Camera geometry data:
········
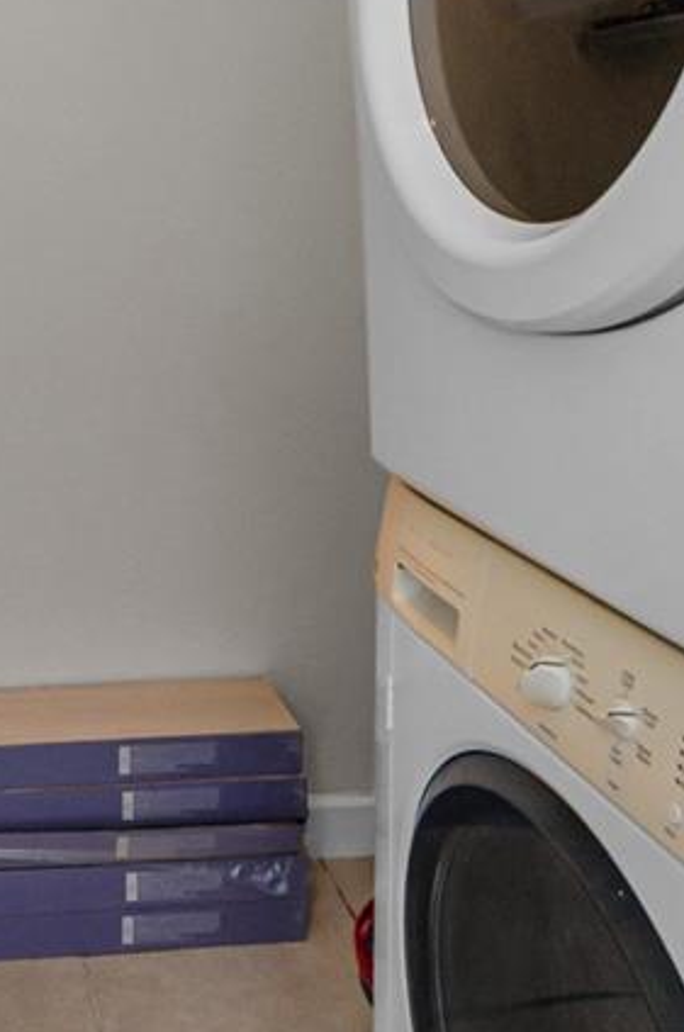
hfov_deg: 35.5
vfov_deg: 52.6
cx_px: 18
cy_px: 219
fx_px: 973
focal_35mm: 34
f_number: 6.3
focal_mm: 8
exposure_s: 1/40
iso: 320
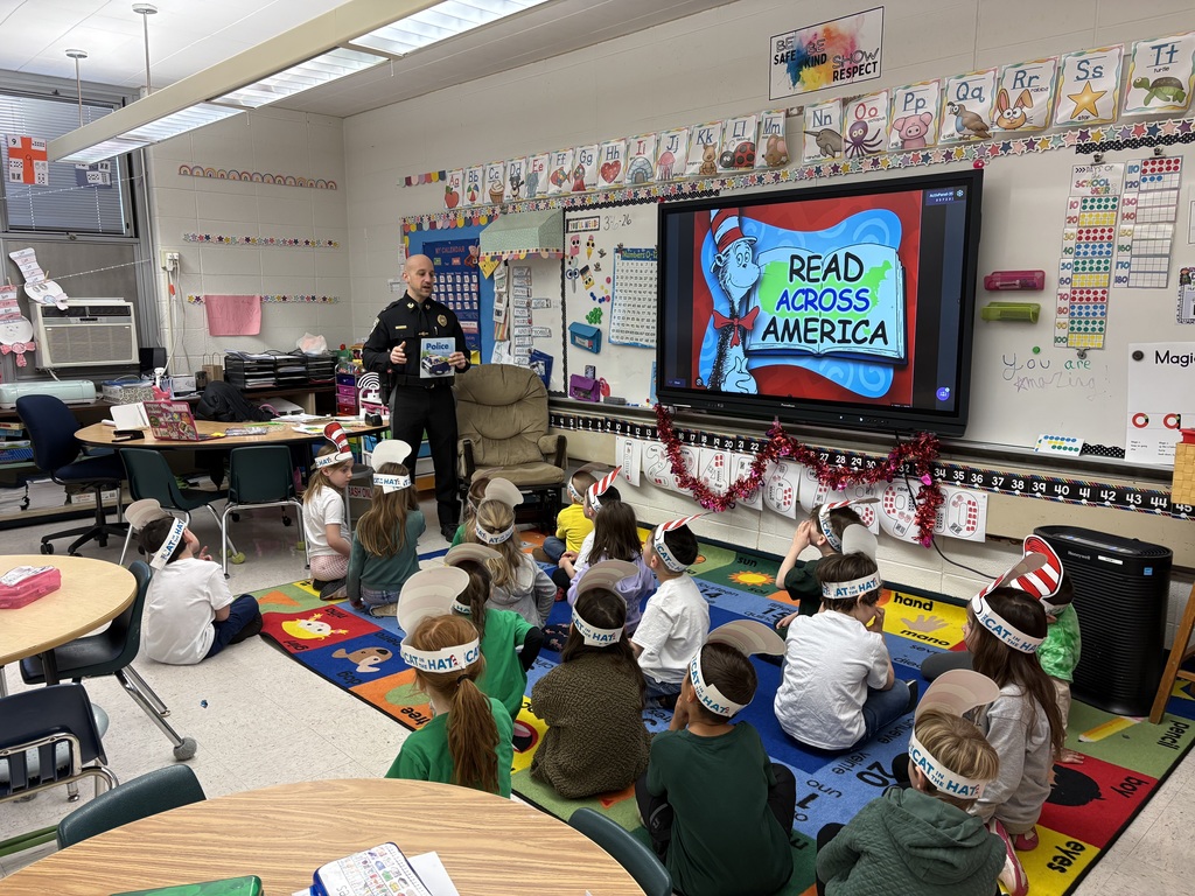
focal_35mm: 26
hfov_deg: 67.3
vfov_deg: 53.1
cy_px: 448
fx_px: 898
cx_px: 598
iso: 100
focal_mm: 5.96
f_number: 1.6
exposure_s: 1/90
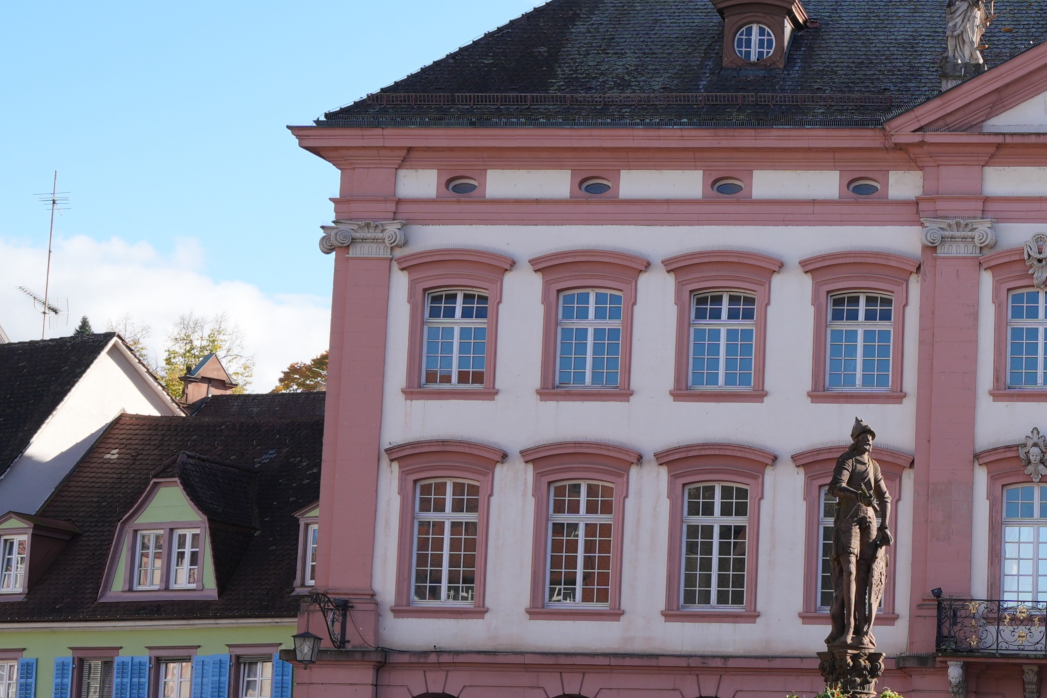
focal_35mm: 96
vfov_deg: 14.2
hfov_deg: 20.4
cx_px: 1085
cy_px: 481
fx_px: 2802
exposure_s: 1/200
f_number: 6.3
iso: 100
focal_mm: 26.1
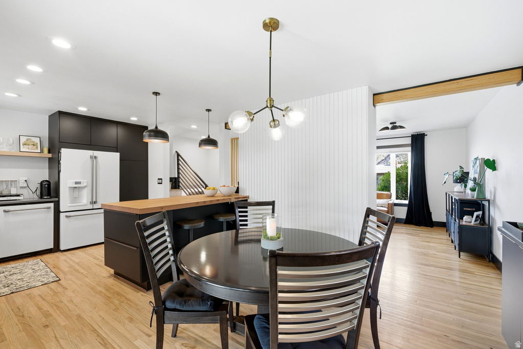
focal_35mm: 15
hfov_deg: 99.2
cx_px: 262
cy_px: 174
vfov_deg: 76.3
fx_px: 222
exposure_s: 1/1600
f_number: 5.6
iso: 1600
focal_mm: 15.3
········
YOUR TASK: A word-for-word repetition of the data above, without pictures, is the expected answer.

YOUR RESPONSE:
hfov_deg: 35.5
vfov_deg: 52.6
cx_px: 18
cy_px: 219
fx_px: 973
focal_35mm: 34
f_number: 6.3
focal_mm: 8
exposure_s: 1/40
iso: 320
focal_35mm: 26
hfov_deg: 67.3
vfov_deg: 53.1
cy_px: 448
fx_px: 898
cx_px: 598
iso: 100
focal_mm: 5.96
f_number: 1.6
exposure_s: 1/90
focal_35mm: 96
vfov_deg: 14.2
hfov_deg: 20.4
cx_px: 1085
cy_px: 481
fx_px: 2802
exposure_s: 1/200
f_number: 6.3
iso: 100
focal_mm: 26.1
focal_35mm: 15
hfov_deg: 99.2
cx_px: 262
cy_px: 174
vfov_deg: 76.3
fx_px: 222
exposure_s: 1/1600
f_number: 5.6
iso: 1600
focal_mm: 15.3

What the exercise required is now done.